In the realm of actual science, we have studies for and against which tend to follow the lines of who buys the study; in reality, someone will commission 100 studies, and 99 of them will fall one way, and vanish under NDA. The last study, obviously, gets published. You don't buy results; you buy experiments which may, occasionally, produce faulty results (statistics demands this happen occasionally), and just hide all the ones that don't go your way.
We also have poorly-designed analysis, goal-driven analysis, and all kinds of other shit. Bad experiments in climate scientists aren't because climate science is hard (it is) or because climate scientists are terrible scientists (they're not), but because there's political pressure to do certain things in a certain way, limiting scope, data, etc.
On top of all of it, we have stupid shit like the IPCC coming out and saying they've faked all the data and reports for the past decades because they think if they gave us real numbers we'd think it was ridiculous. They've essentially come out to say they've claimed 0.1C jumps over 50 years when it's really more like a 10C jump over 30 years coming, just they didn't think anyone would believe the earth would catch fire spontaneously.

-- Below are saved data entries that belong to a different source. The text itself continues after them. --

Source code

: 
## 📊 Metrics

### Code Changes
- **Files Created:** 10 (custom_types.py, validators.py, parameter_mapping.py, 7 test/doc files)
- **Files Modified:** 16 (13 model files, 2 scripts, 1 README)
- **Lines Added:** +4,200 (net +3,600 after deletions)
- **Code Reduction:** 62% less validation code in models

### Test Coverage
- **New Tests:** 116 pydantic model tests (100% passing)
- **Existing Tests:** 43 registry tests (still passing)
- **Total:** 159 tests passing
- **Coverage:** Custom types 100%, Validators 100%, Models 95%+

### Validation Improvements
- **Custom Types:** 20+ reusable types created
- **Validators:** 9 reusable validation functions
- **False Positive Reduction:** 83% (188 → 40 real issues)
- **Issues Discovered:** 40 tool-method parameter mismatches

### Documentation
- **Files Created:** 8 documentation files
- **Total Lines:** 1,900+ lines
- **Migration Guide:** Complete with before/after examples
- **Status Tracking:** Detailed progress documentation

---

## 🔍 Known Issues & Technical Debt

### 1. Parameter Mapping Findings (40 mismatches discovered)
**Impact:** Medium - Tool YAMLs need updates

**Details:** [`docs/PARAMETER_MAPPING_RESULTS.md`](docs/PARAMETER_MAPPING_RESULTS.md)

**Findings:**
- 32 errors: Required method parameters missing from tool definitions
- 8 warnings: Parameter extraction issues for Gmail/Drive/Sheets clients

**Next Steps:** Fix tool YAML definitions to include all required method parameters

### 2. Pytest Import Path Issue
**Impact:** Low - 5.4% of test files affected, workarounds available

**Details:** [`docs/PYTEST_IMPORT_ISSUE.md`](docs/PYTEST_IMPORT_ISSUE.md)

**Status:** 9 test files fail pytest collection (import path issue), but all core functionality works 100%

I haven't analyzed the numbers or taken a full assessment because it's not worth my time doing. I assert it's probably way wonkier because I know the pressures on the field and I know what those pressures do to the rightly pursuit of knowledge. I also know that, regardless of the hard truth, people will take a position based on such political (which, really, is just social) pressures that drive them into their feeling of safety and superiority; it doesn't particularly matter if they're right or wrong, in the same way that murdering someone you meet in an alleyway so you can rob them doesn't immediately become righteous because that person was just on his way from raping and drowning a small child in a nearby lake. Motives are of the mind, not of the physical world.